Now compare this to the most complex of machines. We say that AI is able to “learn”. But what does it mean to learn, for AI? Machine learning is usually categorized into supervised learning, unsupervised and self-supervised learning. Supervised learning means that a model is trained for a specific task based on correctly labelled data. For instance, if a model is to predict whether a mammogram image contains a cancerous tumour, it is given many example images which are correctly classed as ‘contains cancer’ or ‘does not contain cancer’. That way, it is “taught” to recognise cancer in unlabelled mammograms. Unsupervised learning is different. Here, the system looks for patterns in the dataset it is given. It clusters and groups data without relying on predefined labels. Self-supervised learning uses both methods: Here, the system uses parts of the data itself as a kind of label – such as, for instance, predicting the upper half of an image from its lower half, or the next word in a given text. This is the predominant paradigm for how contemporary large-scale AI models “learn”.  

In each case, AI’s learning is necessarily based on data sets. Learning happens with reference to pre-given data, and in that sense with reference to the past. It may look like such models can consider the future, and have future goals, but only insofar as they have picked up patterns in past data, which they use to predict future patterns – as if the future was nothing but a repetition of the past.  

So this is a real difference between human beings and machines: Human beings can, and do strive toward a future good. Machines, by contrast, are always oriented towards the past of the data that was fed to them.
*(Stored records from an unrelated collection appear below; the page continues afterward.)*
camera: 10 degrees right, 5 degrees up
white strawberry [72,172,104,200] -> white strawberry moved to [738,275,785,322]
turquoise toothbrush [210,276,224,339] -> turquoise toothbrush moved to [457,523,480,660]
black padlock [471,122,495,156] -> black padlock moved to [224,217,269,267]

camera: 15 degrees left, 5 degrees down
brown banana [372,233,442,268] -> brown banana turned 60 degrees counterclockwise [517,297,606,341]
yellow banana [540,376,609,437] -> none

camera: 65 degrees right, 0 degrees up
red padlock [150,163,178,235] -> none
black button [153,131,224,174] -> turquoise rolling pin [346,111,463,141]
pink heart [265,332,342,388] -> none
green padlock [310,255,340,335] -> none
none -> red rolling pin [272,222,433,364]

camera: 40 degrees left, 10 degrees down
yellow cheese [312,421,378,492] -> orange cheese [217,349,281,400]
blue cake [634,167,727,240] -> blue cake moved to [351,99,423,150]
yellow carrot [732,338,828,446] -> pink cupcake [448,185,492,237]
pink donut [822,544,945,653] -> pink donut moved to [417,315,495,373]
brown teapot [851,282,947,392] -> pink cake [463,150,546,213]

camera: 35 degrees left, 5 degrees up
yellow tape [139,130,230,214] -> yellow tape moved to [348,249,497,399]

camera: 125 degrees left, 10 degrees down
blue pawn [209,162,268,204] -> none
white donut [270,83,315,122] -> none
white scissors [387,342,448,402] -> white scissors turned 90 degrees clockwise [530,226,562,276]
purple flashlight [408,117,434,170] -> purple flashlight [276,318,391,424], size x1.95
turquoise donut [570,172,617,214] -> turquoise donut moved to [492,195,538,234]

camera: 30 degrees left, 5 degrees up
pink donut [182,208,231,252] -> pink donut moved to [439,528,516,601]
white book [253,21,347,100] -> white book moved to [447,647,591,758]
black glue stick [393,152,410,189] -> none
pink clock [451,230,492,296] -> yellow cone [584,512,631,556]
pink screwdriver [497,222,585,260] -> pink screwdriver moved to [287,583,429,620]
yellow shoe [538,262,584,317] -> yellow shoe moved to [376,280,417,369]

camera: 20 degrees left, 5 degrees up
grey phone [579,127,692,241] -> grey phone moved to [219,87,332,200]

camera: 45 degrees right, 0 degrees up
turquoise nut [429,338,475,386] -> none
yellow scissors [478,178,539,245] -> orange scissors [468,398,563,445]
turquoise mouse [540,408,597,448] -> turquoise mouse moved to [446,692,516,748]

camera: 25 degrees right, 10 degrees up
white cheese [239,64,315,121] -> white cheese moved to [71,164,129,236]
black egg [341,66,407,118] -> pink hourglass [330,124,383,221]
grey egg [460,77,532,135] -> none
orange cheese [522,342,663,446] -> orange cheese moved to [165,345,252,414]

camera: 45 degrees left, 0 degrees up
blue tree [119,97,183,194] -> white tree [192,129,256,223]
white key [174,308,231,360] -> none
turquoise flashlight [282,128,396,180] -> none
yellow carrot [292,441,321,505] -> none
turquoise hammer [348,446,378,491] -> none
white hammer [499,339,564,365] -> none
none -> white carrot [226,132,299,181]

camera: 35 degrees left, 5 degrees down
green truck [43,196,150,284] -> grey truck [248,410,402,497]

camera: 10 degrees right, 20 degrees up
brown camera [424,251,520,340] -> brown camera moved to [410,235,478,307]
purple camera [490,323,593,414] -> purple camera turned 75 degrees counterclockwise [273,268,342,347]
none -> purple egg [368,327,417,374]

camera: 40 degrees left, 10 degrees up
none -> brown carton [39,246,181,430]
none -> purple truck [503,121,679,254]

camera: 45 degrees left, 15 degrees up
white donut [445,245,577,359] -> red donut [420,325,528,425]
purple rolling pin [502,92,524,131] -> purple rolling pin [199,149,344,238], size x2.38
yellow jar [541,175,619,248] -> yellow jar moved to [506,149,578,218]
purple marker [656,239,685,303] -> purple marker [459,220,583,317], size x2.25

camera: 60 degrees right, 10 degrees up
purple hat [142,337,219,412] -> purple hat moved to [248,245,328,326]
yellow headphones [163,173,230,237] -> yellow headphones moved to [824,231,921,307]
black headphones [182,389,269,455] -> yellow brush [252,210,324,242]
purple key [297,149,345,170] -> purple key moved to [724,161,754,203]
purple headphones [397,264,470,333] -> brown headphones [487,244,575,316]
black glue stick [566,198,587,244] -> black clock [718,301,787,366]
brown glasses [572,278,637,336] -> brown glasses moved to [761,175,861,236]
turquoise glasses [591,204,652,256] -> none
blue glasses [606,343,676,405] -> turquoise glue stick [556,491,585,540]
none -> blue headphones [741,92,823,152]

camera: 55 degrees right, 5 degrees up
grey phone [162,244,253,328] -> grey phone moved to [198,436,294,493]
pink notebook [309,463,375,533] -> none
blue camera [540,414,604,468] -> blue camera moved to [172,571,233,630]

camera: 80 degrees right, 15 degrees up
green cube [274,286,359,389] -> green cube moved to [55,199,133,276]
Human beings are intrinsically temporal beings, whereas machines are defined by temporality only in a very limited sense: it takes time to upload data, and for the data to be processed, for instance. Time, for machines, is nothing but an extension of the past, whereas for human beings, it is an invitation to and the possibility for being transformed for the sake of a future good. We, human beings, are intrinsically temporal, living in time towards a future good – which machines do not.  

In the face of new technologies we need a sharpened sense for the strange and awe-inspiring species that is the human race, and cultivate a new sense of wonder about humanity itself.